Little is known about the life of Luxorius. As with many poets and thinkers of his day, the only information available has been deduced from the analysis of primary texts, namely his epigrams in the Latin Anthology. While his birth and death dates are unknown, it is clear that Luxorius was alive and writing during the last years of the Vandal rule of Carthage, North Africa.

Religion 

Luxorius' writings refer to pagan deities, but it is unclear to scholars whether he aligned himself with such beliefs. Rosenblum believes that he may have had valid reasoning for aligning himself more with the pagans than the Christians at the time; "The Vandals might have been more unlikely to persecute pagans than Catholics".

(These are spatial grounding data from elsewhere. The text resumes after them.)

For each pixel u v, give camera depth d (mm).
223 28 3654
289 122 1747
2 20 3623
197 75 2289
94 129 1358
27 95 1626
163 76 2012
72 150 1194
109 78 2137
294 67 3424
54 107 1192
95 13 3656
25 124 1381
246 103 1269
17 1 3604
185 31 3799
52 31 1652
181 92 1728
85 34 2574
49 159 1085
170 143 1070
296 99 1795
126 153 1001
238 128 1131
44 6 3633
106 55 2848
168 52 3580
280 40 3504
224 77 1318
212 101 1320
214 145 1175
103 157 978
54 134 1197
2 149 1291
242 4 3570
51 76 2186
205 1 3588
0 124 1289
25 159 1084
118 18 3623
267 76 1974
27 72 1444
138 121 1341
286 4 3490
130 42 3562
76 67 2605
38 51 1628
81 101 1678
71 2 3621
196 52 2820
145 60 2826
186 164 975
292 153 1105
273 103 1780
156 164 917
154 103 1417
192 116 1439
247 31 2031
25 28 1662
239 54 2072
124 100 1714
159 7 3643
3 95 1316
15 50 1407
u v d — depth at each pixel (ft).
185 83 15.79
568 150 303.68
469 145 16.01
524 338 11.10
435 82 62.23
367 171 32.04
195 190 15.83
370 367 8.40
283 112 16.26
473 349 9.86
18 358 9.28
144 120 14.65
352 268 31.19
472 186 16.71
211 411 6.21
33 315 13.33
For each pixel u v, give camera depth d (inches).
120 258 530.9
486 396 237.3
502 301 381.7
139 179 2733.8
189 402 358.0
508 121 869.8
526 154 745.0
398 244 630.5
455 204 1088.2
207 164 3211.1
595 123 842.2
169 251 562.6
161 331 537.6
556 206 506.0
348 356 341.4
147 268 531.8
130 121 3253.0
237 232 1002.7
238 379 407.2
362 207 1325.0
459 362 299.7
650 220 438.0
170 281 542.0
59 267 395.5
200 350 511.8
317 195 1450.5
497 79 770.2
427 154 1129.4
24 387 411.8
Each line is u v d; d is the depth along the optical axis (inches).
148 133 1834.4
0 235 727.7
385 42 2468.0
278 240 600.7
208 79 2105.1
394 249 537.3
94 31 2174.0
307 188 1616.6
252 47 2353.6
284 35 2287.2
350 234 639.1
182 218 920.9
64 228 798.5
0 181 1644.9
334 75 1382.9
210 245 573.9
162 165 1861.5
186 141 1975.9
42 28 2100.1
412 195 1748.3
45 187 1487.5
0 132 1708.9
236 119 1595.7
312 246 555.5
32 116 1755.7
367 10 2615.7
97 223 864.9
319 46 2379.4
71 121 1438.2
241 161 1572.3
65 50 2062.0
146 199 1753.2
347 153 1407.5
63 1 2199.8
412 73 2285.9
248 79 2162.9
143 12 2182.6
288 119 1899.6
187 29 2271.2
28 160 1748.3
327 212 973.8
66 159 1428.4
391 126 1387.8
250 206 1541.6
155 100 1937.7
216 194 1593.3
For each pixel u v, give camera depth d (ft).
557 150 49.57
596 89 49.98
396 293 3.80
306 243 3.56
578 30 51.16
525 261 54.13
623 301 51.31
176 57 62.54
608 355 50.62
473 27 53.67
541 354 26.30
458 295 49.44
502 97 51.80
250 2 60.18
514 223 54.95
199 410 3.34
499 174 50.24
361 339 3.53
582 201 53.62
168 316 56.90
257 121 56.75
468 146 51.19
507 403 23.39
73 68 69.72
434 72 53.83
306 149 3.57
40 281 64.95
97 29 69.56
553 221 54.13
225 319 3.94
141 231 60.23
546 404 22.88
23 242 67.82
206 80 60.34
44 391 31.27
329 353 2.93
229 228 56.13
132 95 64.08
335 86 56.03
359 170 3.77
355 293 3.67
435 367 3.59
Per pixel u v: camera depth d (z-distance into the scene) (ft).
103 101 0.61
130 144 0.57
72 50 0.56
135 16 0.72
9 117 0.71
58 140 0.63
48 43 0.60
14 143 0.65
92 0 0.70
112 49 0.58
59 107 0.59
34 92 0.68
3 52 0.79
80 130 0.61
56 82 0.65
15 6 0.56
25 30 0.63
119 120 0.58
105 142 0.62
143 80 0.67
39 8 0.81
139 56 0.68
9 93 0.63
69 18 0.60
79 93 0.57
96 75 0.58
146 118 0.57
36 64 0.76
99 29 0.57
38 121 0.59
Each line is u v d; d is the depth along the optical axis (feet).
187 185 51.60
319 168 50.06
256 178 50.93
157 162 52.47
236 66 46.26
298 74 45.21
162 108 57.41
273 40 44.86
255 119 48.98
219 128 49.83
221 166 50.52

In A Latin Poet Among the Vandals, Rosenblum precedes the translated epigrams with a somewhat detailed account of Luxorius' life and times. He indicates that Luxorius was held in esteem by his contemporaries. In fact in a line from one of his poems Luxorius seems to refer to himself as vir clarus, a Latin expression denoting a title of honor. Rosenblum specifies, however, that it is most likely that Luxorius did not hold a public office; the title was more honorary than substantive.

Works

Composed in Latin, Luxorius's ninety-one surviving poems are the largest single element included in the Latin Anthology, presumably compiled during his time. The corpus of his works has been translated into English by a few editors, most notably Morris Rosenblum in his 1961 edition. Luxorius's epigrams range from 3 line poems to longer poems, extending for pages. The subject(s) of the epigrams are equally varied; ranging from titles such as To a Noisy and Raging Dwarf and To a Fat and Unlucky Falconer to the more serious About a Stone Coffin in Which Foul Deeds Have Been Sculptured. His works, modeled after his mentor Martial, tell the reader about himself as well as the time in which he was alive.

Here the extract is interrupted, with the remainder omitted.